In providing the Services under this Agreement it is expressly agreed that the Contractor is acting as an independent contractor and not as an employee. The Contractor and the Client acknowledge that this Agreement does not create a partnership or joint venture between them, and is exclusively a contract for service. The Client is not required to pay, or make any contributions to, any social security, local, state or federal tax, unemployment compensation, workers’ compensation, insurance premium, profit-sharing, pension or any other employee benefit for the Contractor during the Term. The Contractor is responsible for paying, and complying with reporting requirements for, all local, state and federal taxes related to payments made to the Contractor under this Agreement.

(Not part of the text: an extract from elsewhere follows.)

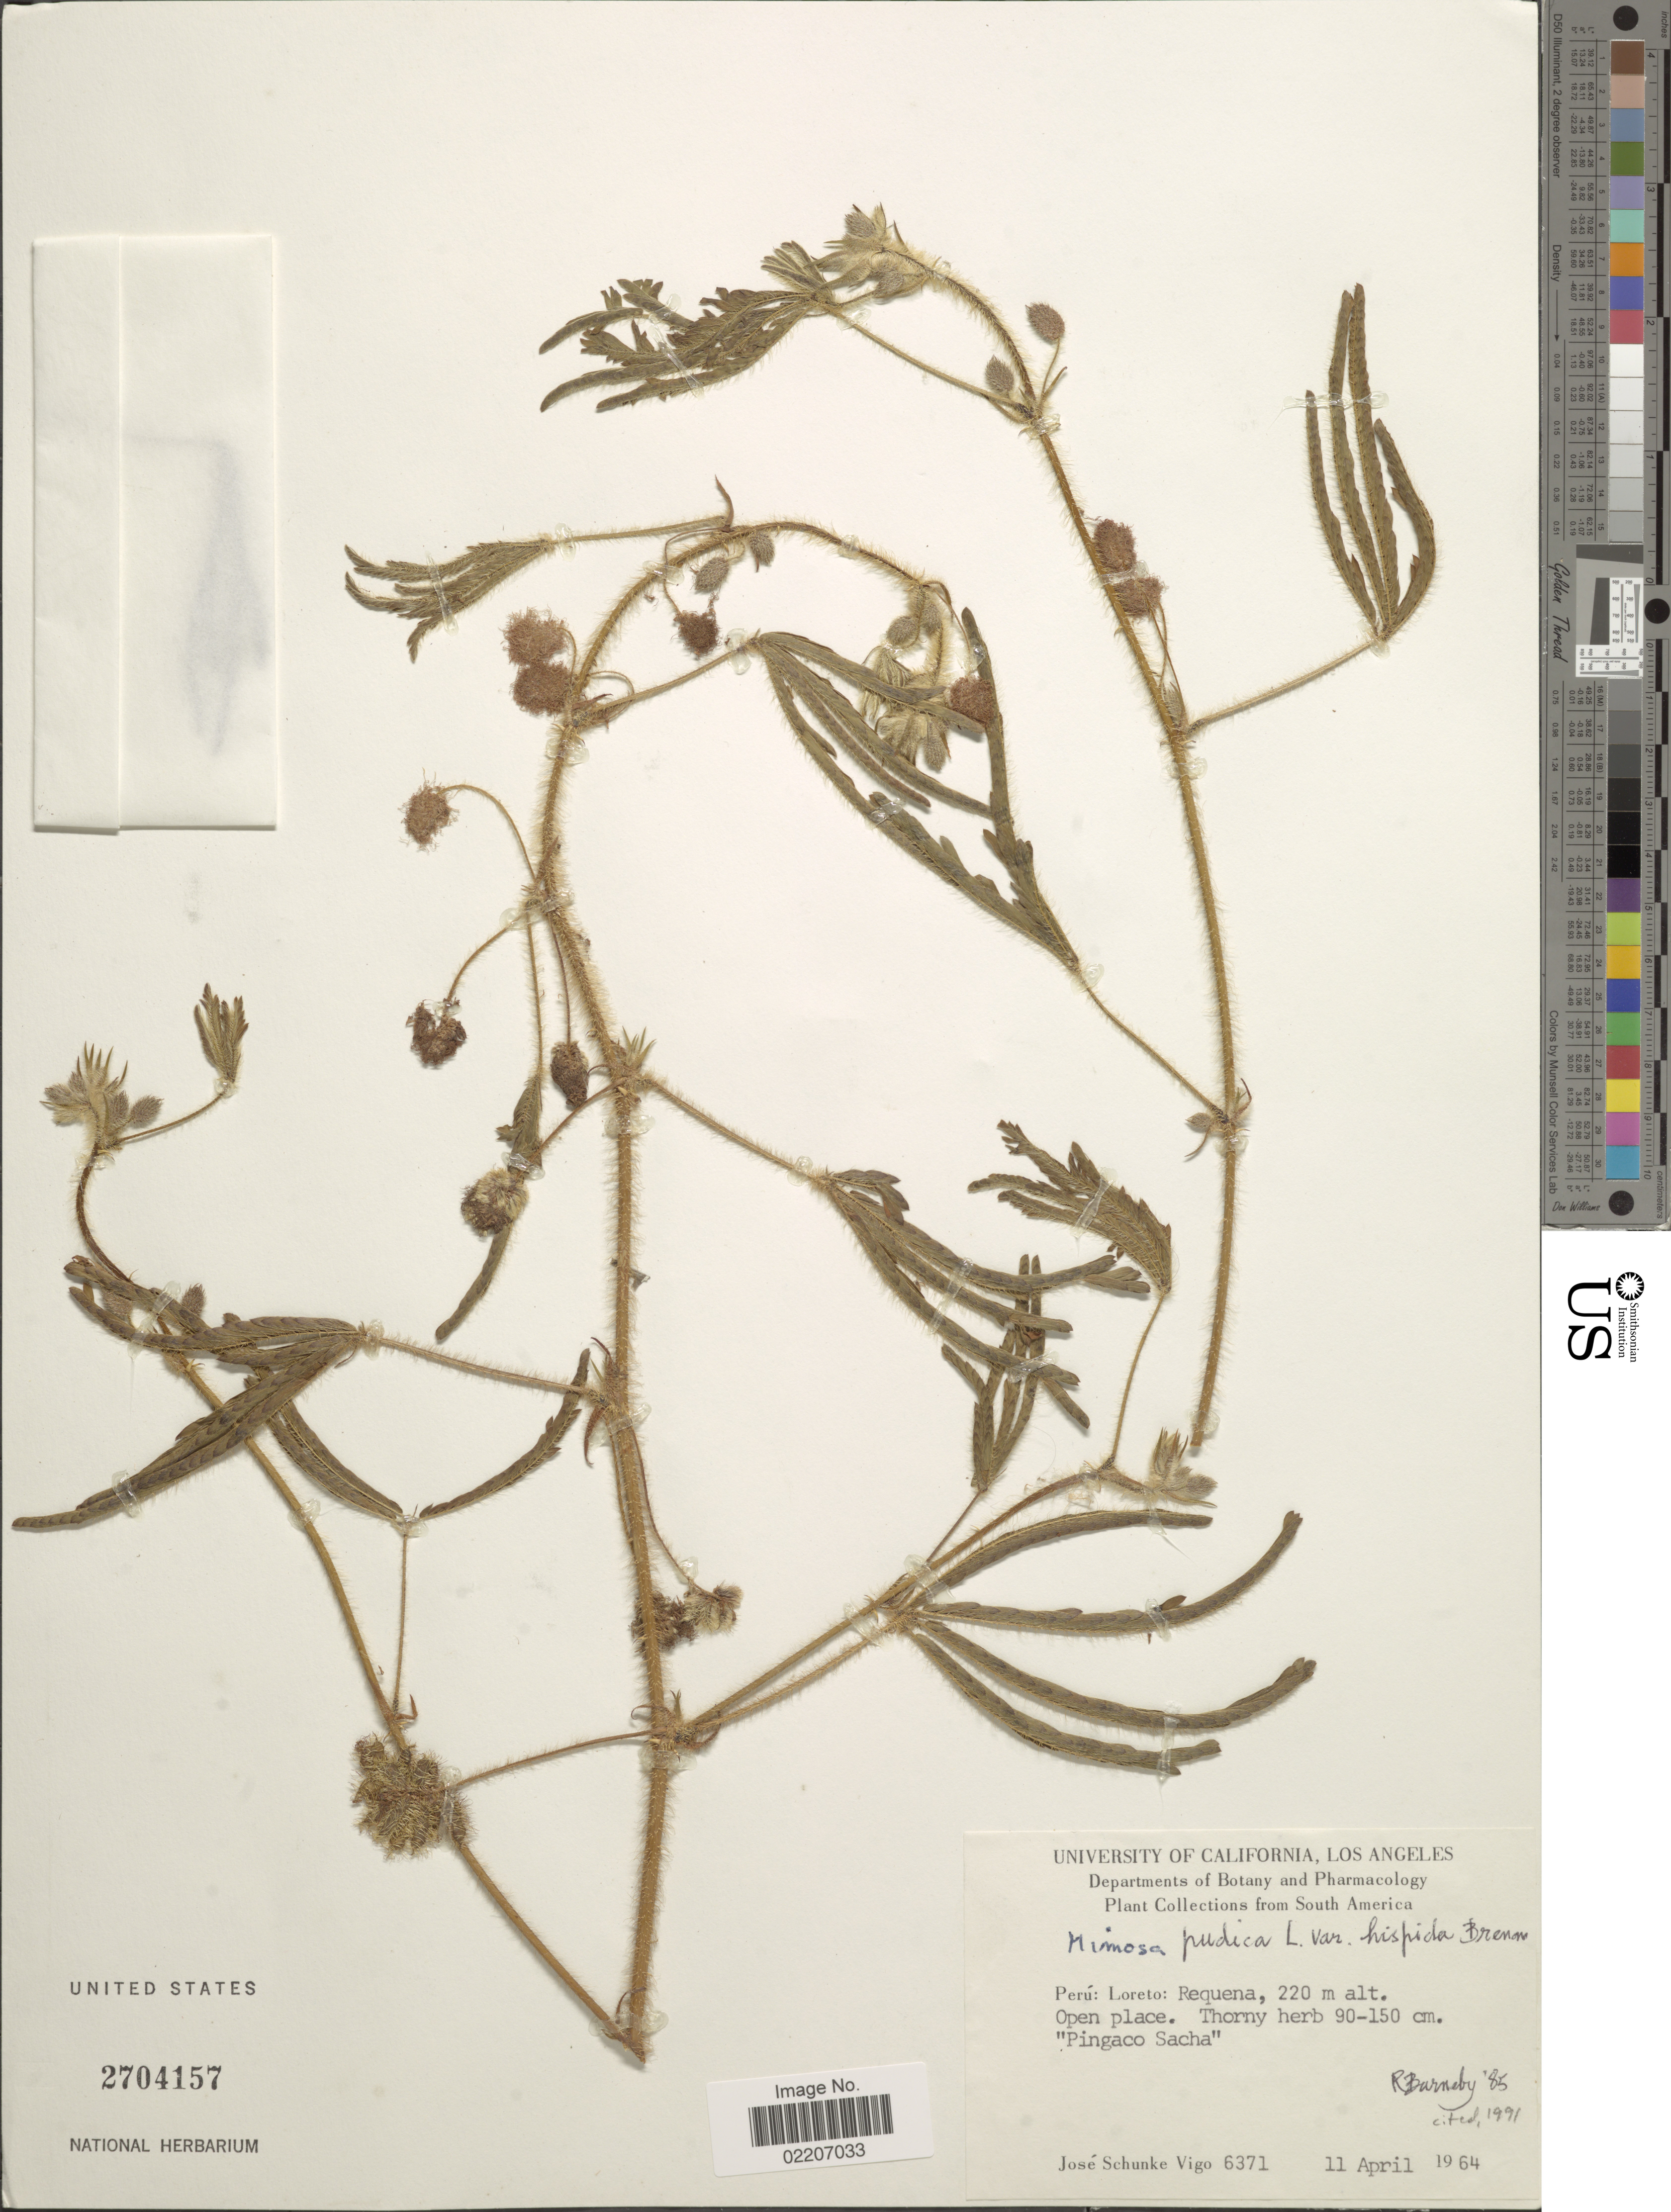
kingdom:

All notices, requests, demands or other communications required or permitted by the terms of this Agreement will be given in writing and delivered to the Parties at the following addresses:
Steereo Inc, 244 Fifth Avenue, Suite 2151, New York, New York, 10001
or to such other address as either Party may from time to time notify the other, and will be deemed to be properly delivered (a) immediately upon being served personally, (b) two days after being deposited with the postal service if served by registered mail, or (c) the following day after being deposited with an overnight courier.
Except to the extent paid in settlement from any applicable insurance policies, and to the extent permitted by applicable law, each Party agrees to indemnify and hold harmless the other Party, and its respective affiliates, officers, agents, employees, and permitted successors and assigns against any and all claims, losses, damages, liabilities, penalties, punitive damages, expenses, reasonable legal fees and costs of any kind or amount whatsoever, which result from or arise out of any act or omission of the indemnifying party, its respective affiliates, officers, agents, employees, and permitted successors and assigns that occurs in connection with this Agreement. This indemnification will survive the termination of this Agreement.
Modification of Agreement
Any amendment or modification of this Agreement or additional obligation assumed by either Party in connection with this Agreement will only be binding if evidenced in writing signed by each Party or an authorized representative of each Party.
Time of the Essence
Time is of the essence in this Agreement. No extension or variation of this Agreement will operate as a waiver of this provision.
The Contractor will not voluntarily, or by operation of law, assign or otherwise transfer its obligations under this Agreement without the prior written consent of the Client.
It is agreed that there is no representation, warranty, collateral agreement or condition affecting this Agreement except as expressly provided in this Agreement.
This Agreement will enure to the benefit of and be binding on the Parties and their respective heirs, executors, administrators and permitted successors and assigns.
Headings are inserted for the convenience of the Parties only and are not to be considered when interpreting this Agreement.
Words in the singular mean and include the plural and vice versa. Words in the masculine mean and include the feminine and vice versa.
This Agreement will be governed by and construed in accordance with the laws of the State of New York.
In the event that any of the provisions of this Agreement are held to be invalid or unenforceable in whole or in part, all other provisions will nevertheless continue to be valid and enforceable with the invalid or unenforceable parts severed from the remainder of this Agreement.
The waiver by either Party of a breach, default, delay or omission of any of the provisions of this Agreement by the other Party will not be construed as a waiver of any subsequent breach of the same or other provisions.